§ Material supplied:
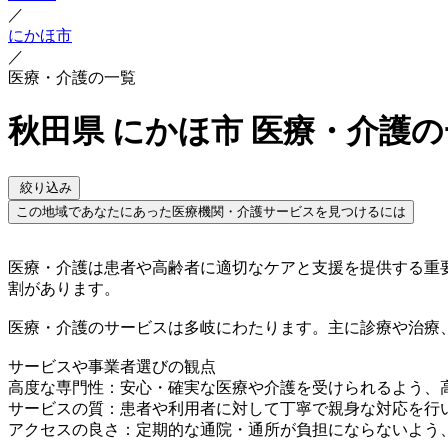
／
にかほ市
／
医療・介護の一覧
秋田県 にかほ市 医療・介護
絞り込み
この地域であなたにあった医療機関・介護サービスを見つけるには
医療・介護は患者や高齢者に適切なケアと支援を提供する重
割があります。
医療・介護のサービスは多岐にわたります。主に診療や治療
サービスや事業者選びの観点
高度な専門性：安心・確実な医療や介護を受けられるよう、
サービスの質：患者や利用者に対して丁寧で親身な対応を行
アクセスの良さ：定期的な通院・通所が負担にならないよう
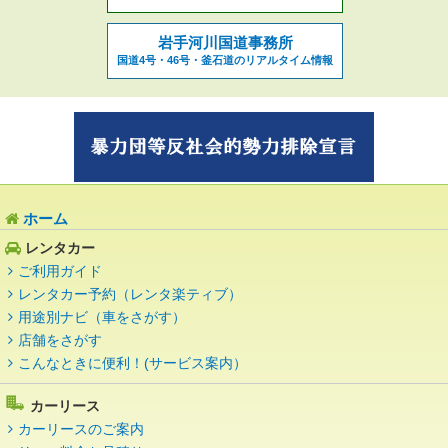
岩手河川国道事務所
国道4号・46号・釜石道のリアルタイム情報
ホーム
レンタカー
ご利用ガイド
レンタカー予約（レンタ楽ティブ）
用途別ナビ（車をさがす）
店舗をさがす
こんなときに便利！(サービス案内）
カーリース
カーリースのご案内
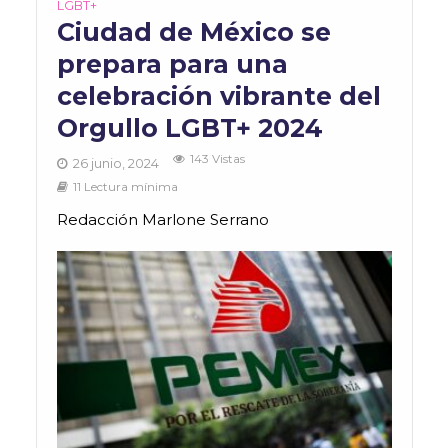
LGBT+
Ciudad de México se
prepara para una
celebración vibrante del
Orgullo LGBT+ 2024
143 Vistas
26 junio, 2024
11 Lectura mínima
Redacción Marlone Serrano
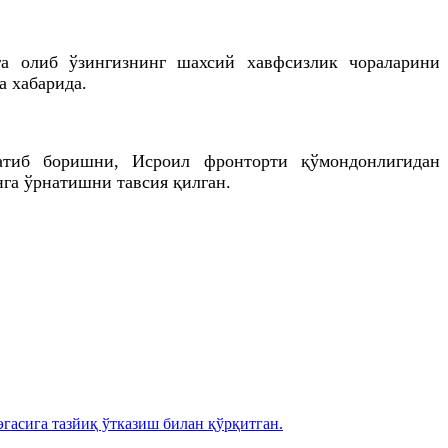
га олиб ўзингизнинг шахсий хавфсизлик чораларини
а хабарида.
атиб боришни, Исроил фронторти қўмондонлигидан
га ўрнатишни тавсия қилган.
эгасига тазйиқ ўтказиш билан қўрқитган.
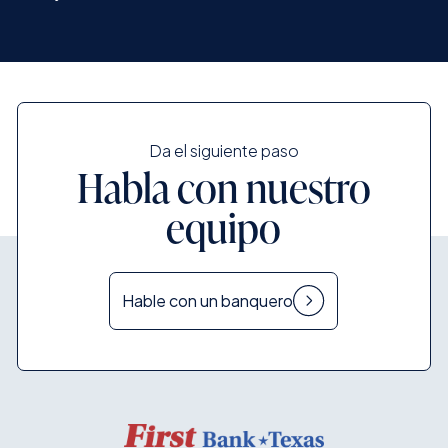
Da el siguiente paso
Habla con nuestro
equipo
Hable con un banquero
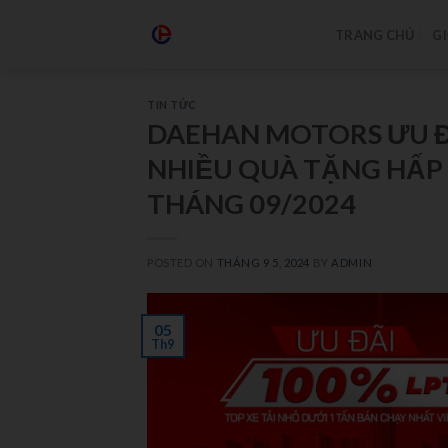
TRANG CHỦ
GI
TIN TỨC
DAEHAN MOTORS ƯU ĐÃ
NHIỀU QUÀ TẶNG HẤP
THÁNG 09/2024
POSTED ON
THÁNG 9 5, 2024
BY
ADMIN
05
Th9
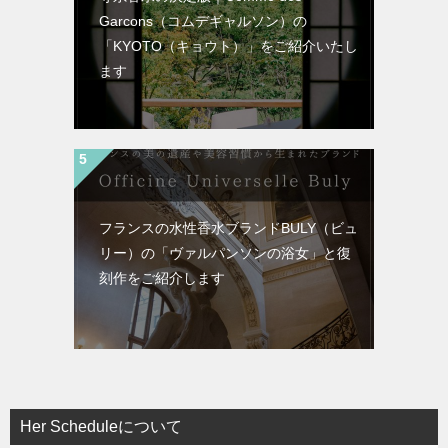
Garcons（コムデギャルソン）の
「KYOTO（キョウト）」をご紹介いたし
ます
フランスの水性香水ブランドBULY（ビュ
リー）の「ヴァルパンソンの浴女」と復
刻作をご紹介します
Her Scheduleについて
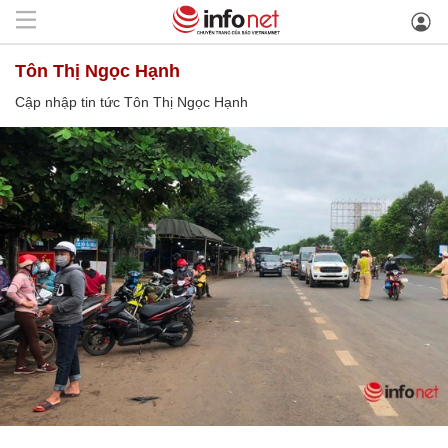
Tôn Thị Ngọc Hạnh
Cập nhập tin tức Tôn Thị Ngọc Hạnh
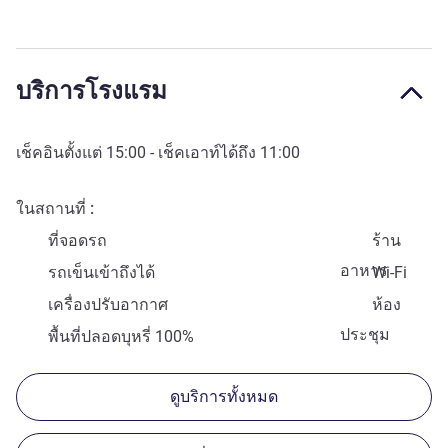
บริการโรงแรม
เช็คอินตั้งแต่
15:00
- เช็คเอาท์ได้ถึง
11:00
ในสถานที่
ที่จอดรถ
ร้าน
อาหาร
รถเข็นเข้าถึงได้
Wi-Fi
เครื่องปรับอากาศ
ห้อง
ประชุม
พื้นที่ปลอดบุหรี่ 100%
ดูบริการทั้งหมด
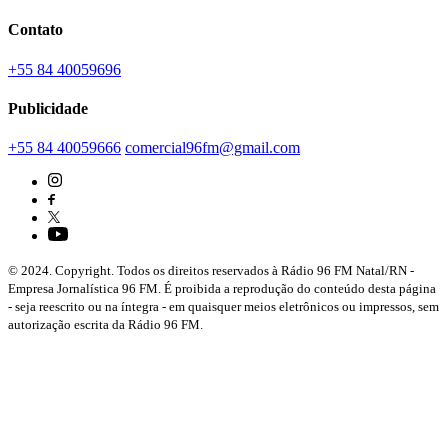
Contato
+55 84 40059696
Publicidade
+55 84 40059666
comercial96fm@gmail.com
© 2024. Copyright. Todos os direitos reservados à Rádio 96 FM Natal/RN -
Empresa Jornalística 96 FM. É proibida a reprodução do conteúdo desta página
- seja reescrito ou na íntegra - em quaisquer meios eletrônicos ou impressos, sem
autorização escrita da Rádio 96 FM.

§ Instructions to follow: Can you extract every line of text from the data above, word for word, with the pictures left out of your answer?

§ Result:
／
にかほ市
／
医療・介護の一覧
秋田県 にかほ市 医療・介護
絞り込み
この地域であなたにあった医療機関・介護サービスを見つけるには
医療・介護は患者や高齢者に適切なケアと支援を提供する重
割があります。
医療・介護のサービスは多岐にわたります。主に診療や治療
サービスや事業者選びの観点
高度な専門性：安心・確実な医療や介護を受けられるよう、
サービスの質：患者や利用者に対して丁寧で親身な対応を行
アクセスの良さ：定期的な通院・通所が負担にならないよう
岩手河川国道事務所
国道4号・46号・釜石道のリアルタイム情報
ホーム
レンタカー
ご利用ガイド
レンタカー予約（レンタ楽ティブ）
用途別ナビ（車をさがす）
店舗をさがす
こんなときに便利！(サービス案内）
カーリース
カーリースのご案内
LGBT+
Ciudad de México se
prepara para una
celebración vibrante del
Orgullo LGBT+ 2024
143 Vistas
26 junio, 2024
11 Lectura mínima
Redacción Marlone Serrano
га олиб ўзингизнинг шахсий хавфсизлик чораларини
а хабарида.
атиб боришни, Исроил фронторти қўмондонлигидан
га ўрнатишни тавсия қилган.
эгасига тазйиқ ўтказиш билан қўрқитган.
Da el siguiente paso
Habla con nuestro
equipo
Hable con un banquero
TRANG CHỦ
GI
TIN TỨC
DAEHAN MOTORS ƯU ĐÃ
NHIỀU QUÀ TẶNG HẤP
THÁNG 09/2024
POSTED ON
THÁNG 9 5, 2024
BY
ADMIN
05
Th9
Garcons（コムデギャルソン）の
「KYOTO（キョウト）」をご紹介いたし
ます
フランスの水性香水ブランドBULY（ビュ
リー）の「ヴァルパンソンの浴女」と復
刻作をご紹介します
Her Scheduleについて
Tôn Thị Ngọc Hạnh
Cập nhập tin tức Tôn Thị Ngọc Hạnh
บริการโรงแรม
เช็คอินตั้งแต่
15:00
- เช็คเอาท์ได้ถึง
11:00
ในสถานที่
ที่จอดรถ
ร้าน
อาหาร
รถเข็นเข้าถึงได้
Wi-Fi
เครื่องปรับอากาศ
ห้อง
ประชุม
พื้นที่ปลอดบุหรี่ 100%
ดูบริการทั้งหมด
Contato
+55 84 40059696
Publicidade
+55 84 40059666
comercial96fm@gmail.com
© 2024. Copyright. Todos os direitos reservados à Rádio 96 FM Natal/RN -
Empresa Jornalística 96 FM. É proibida a reprodução do conteúdo desta página
- seja reescrito ou na íntegra - em quaisquer meios eletrônicos ou impressos, sem
autorização escrita da Rádio 96 FM.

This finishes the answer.